During the last two weeks, the Nasdaq composite index has made a new all-time high on every single trading day. Believe it or not, there was not a single negative trading day during this entire multi-week stretch. Because of this intense rally, many investors are saying that stocks have officially melted up. That is, stocks definitely crashed – only they didn’t crash down. The inability for stocks to decline even a negligible amount has certainly spooked some investors.
As such, gold and silver have not given up much of their hard-fought gains at all as investors have purchased the precious metals as a currency and equity hedge. In fact, while gold has had a positive gain for the last three weeks, silver has closed positive every week since the beginning of the year. Despite the unprecedented rally in stocks, silver continues to outperform every other assent, while gold is currently outperforming stocks and bonds except for the Nasdaq.
Lukman Otunuga, a research analyst at FXTM, noted how “the cocktail of dollar weakness and ongoing Trump developments encouraged bullish investors to pounce.” He went on to say that gold “remains bullish in the short term amid the rising political risks across the globe and could edge higher towards $1,250 if the revived [U.S. Federal Reserve] uncertainty bolsters the yellow metal’s attraction further.”
Essentially, the equity and precious metals markets are sending the exact same message since the beginning of the year: everybody is largely unsure of what the global and domestic political risks are, especially with European countries potentially following in the UK’s footsteps, so investors are moving a lot of their cash over to gold and silver.
Federal Reserve uncertainty doesn’t exactly ease global worries, either. During congressional testimony last week, Federal Reserve Chair Janet Yellen highlighted the dangers of waiting too long to tighten fiscal policy and raise the benchmark lending rate by 25 basis points. This caused mixed reactions in the fixed income market, where the 30-year US treasury bond yield experienced modest volatility.

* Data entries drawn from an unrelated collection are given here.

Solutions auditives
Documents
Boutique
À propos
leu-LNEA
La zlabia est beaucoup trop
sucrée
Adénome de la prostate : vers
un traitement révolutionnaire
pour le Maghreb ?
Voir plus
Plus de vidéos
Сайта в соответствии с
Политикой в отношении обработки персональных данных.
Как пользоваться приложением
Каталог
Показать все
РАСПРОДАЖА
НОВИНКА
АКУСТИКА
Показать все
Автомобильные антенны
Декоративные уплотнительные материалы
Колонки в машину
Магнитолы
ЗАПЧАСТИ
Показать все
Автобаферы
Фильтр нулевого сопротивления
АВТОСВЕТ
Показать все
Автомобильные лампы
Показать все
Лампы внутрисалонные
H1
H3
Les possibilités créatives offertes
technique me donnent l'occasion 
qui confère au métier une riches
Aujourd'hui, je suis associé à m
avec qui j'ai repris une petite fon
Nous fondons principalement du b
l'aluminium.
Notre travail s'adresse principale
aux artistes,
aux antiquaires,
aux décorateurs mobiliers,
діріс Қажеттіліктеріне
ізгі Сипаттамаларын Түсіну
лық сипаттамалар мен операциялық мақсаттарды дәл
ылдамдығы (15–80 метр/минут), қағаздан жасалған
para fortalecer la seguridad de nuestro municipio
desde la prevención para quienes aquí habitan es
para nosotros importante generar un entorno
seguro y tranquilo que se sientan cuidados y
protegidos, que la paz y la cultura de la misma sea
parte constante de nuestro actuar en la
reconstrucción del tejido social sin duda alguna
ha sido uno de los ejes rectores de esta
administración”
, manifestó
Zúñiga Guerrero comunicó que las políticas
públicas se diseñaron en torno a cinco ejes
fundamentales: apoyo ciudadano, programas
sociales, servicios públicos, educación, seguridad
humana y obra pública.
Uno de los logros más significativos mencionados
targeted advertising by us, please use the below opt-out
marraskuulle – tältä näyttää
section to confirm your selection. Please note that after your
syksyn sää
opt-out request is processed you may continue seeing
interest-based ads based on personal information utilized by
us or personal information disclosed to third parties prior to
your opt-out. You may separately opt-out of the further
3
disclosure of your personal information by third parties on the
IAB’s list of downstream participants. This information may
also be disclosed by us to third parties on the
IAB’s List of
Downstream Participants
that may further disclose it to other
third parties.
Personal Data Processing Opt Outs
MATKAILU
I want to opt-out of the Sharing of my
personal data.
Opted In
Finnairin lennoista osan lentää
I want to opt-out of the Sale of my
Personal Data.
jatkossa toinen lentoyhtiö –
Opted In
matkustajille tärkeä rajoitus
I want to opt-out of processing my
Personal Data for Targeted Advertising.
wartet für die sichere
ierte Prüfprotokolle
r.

In the coming weeks, President Trump will deliver a much-anticipated speech to congress, and key economic data will be released by the Bureau of Labor Statistics. Market participants will indubitably have their ears and eyes glued to both events in an attempt to gage the direction the economy is going towards.
Regardless if stocks maintain their upward drift or sell-off dramatically, judging by the underlying macro events and trading action this year, precious metals will likely continue to shine and outperform the rest of the market.